(What is asked):
Swap every "消基會" in the data below for "消費者文教基金會" and keep everything else unchanged, but leave the picture out of your answer.

[Stored items from a collection]

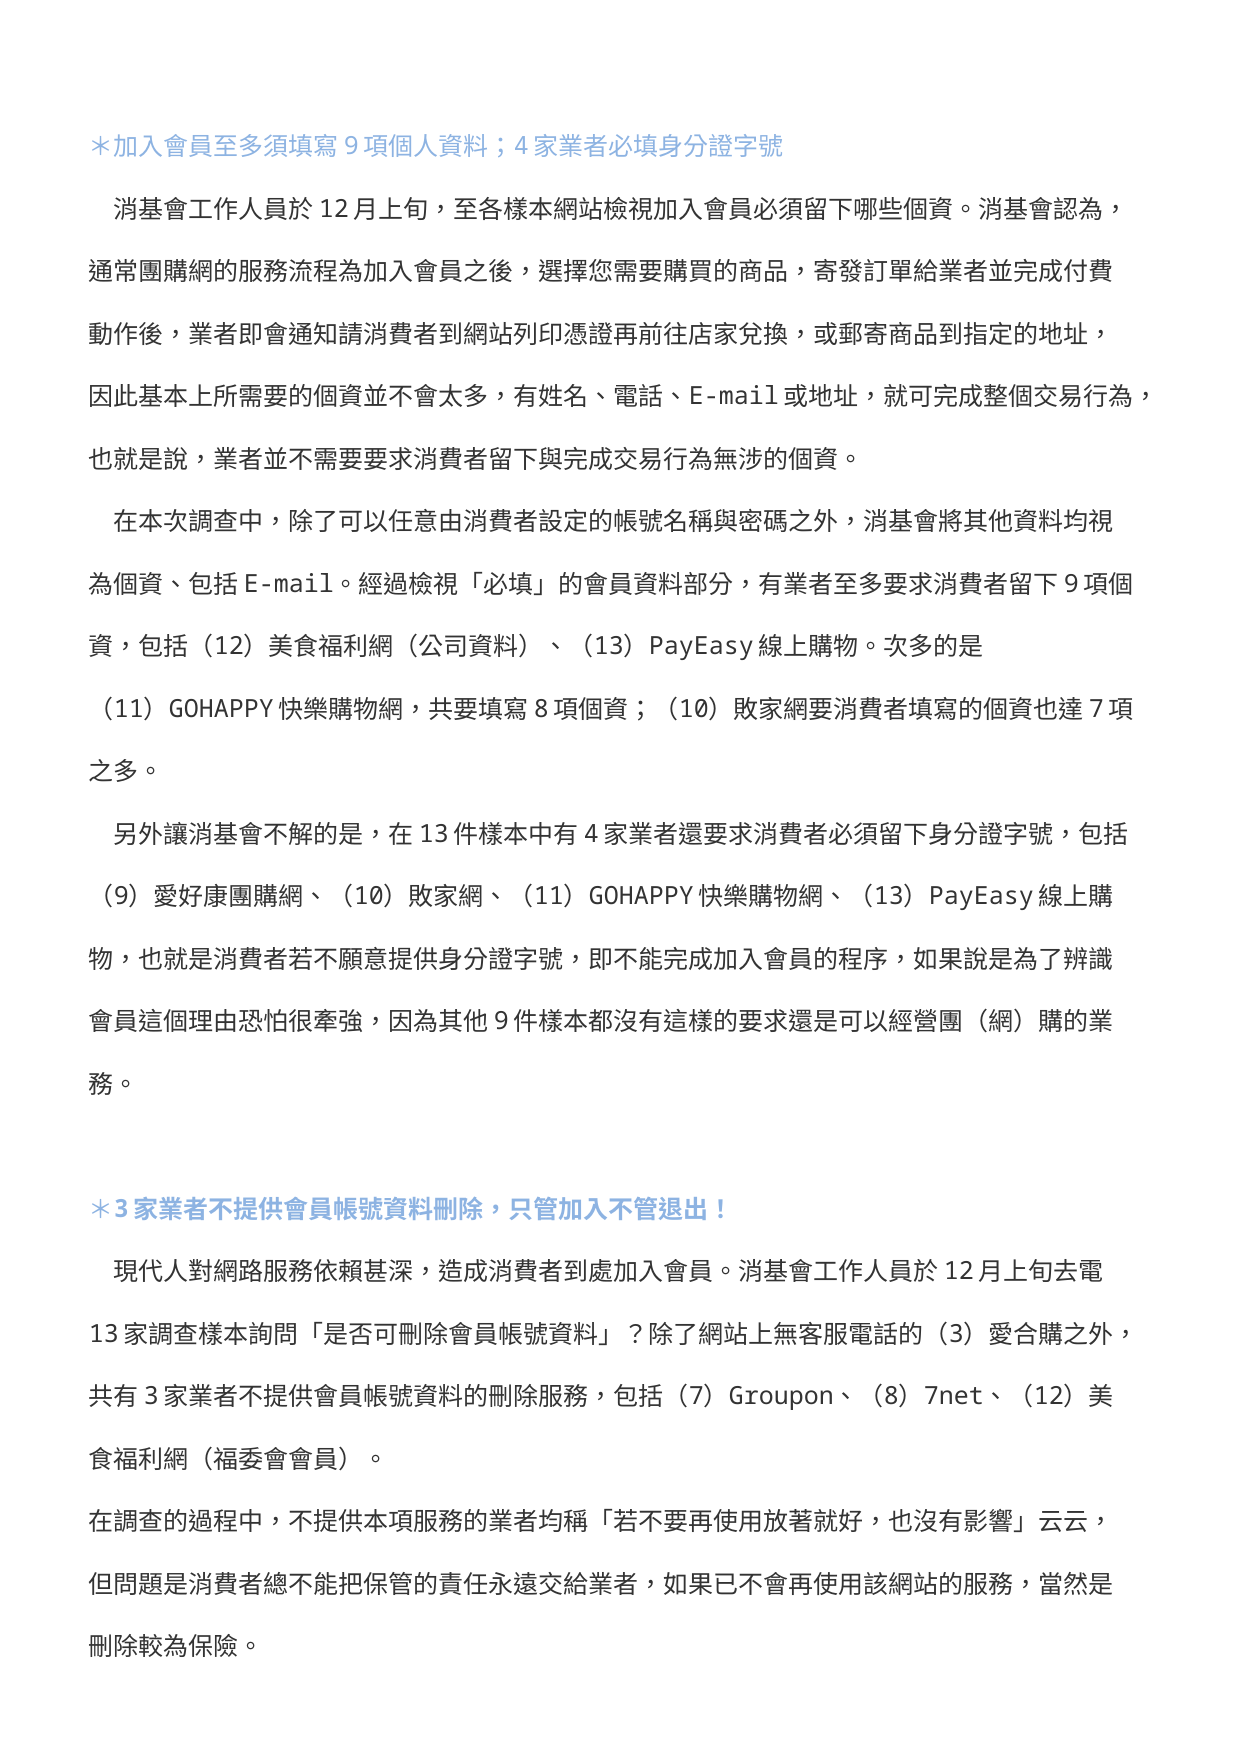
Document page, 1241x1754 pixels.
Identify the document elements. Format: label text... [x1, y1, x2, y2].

text 另外讓消基會不解的是，在13件樣本中有4家業者還要求消費者必須留下身分證字號，包括（9）愛好康團購網、（10）敗家網、（11）GOHAPPY快樂購物網、（13）PayEasy線上購物，也就是消費者若不願意提供身分證字號，即不能完成加入會員的程序，如果說是為了辨識會員這個理由恐怕很牽強，因為其他9件樣本都沒有這樣的要求還是可以經營團（網）購的業務。 [89, 791, 1137, 1103]
text 在本次調查中，除了可以任意由消費者設定的帳號名稱與密碼之外，消基會將其他資料均視為個資、包括E-mail。經過檢視「必填」的會員資料部分，有業者至多要求消費者留下9項個資，包括（12）美食福利網（公司資料）、（13）PayEasy線上購物。次多的是（11）GOHAPPY快樂購物網，共要填寫8項個資；（10）敗家網要消費者填寫的個資也達7項之多。 [89, 478, 1137, 791]
text 現代人對網路服務依賴甚深，造成消費者到處加入會員。消基會工作人員於12月上旬去電13家調查樣本詢問「是否可刪除會員帳號資料」？除了網站上無客服電話的（3）愛合購之外，共有3家業者不提供會員帳號資料的刪除服務，包括（7）Groupon、（8）7net、（12）美食福利網（福委會會員）。 [89, 1228, 1137, 1478]
text 消基會工作人員於12月上旬，至各樣本網站檢視加入會員必須留下哪些個資。消基會認為，通常團購網的服務流程為加入會員之後，選擇您需要購買的商品，寄發訂單給業者並完成付費動作後，業者即會通知請消費者到網站列印憑證再前往店家兌換，或郵寄商品到指定的地址，因此基本上所需要的個資並不會太多，有姓名、電話、E-mail或地址，就可完成整個交易行為，也就是說，業者並不需要要求消費者留下與完成交易行為無涉的個資。 [89, 166, 1137, 478]
text 在調查的過程中，不提供本項服務的業者均稱「若不要再使用放著就好，也沒有影響」云云，但問題是消費者總不能把保管的責任永遠交給業者，如果已不會再使用該網站的服務，當然是刪除較為保險。 [89, 1478, 1137, 1666]
text ＊3家業者不提供會員帳號資料刪除，只管加入不管退出！ [89, 1166, 1137, 1228]
text ＊加入會員至多須填寫9項個人資料；4家業者必填身分證字號 [89, 103, 1137, 166]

(Reply to the exercise):
Document page, 1241x1754 pixels.
Identify the document elements. Format: label text... [x1, y1, x2, y2].

text 另外讓消費者文教基金會不解的是，在13件樣本中有4家業者還要求消費者必須留下身分證字號，包括（9）愛好康團購網、（10）敗家網、（11）GOHAPPY快樂購物網、（13）PayEasy線上購物，也就是消費者若不願意提供身分證字號，即不能完成加入會員的程序，如果說是為了辨識會員這個理由恐怕很牽強，因為其他9件樣本都沒有這樣的要求還是可以經營團（網）購的業務。 [89, 791, 1137, 1103]
text 在本次調查中，除了可以任意由消費者設定的帳號名稱與密碼之外，消費者文教基金會將其他資料均視為個資、包括E-mail。經過檢視「必填」的會員資料部分，有業者至多要求消費者留下9項個資，包括（12）美食福利網（公司資料）、（13）PayEasy線上購物。次多的是（11）GOHAPPY快樂購物網，共要填寫8項個資；（10）敗家網要消費者填寫的個資也達7項之多。 [89, 478, 1137, 791]
text 現代人對網路服務依賴甚深，造成消費者到處加入會員。消費者文教基金會工作人員於12月上旬去電13家調查樣本詢問「是否可刪除會員帳號資料」？除了網站上無客服電話的（3）愛合購之外，共有3家業者不提供會員帳號資料的刪除服務，包括（7）Groupon、（8）7net、（12）美食福利網（福委會會員）。 [89, 1228, 1137, 1478]
text 消費者文教基金會工作人員於12月上旬，至各樣本網站檢視加入會員必須留下哪些個資。消費者文教基金會認為，通常團購網的服務流程為加入會員之後，選擇您需要購買的商品，寄發訂單給業者並完成付費動作後，業者即會通知請消費者到網站列印憑證再前往店家兌換，或郵寄商品到指定的地址，因此基本上所需要的個資並不會太多，有姓名、電話、E-mail或地址，就可完成整個交易行為，也就是說，業者並不需要要求消費者留下與完成交易行為無涉的個資。 [89, 166, 1137, 478]
text 在調查的過程中，不提供本項服務的業者均稱「若不要再使用放著就好，也沒有影響」云云，但問題是消費者總不能把保管的責任永遠交給業者，如果已不會再使用該網站的服務，當然是刪除較為保險。 [89, 1478, 1137, 1666]
text ＊3家業者不提供會員帳號資料刪除，只管加入不管退出！ [89, 1166, 1137, 1228]
text ＊加入會員至多須填寫9項個人資料；4家業者必填身分證字號 [89, 103, 1137, 166]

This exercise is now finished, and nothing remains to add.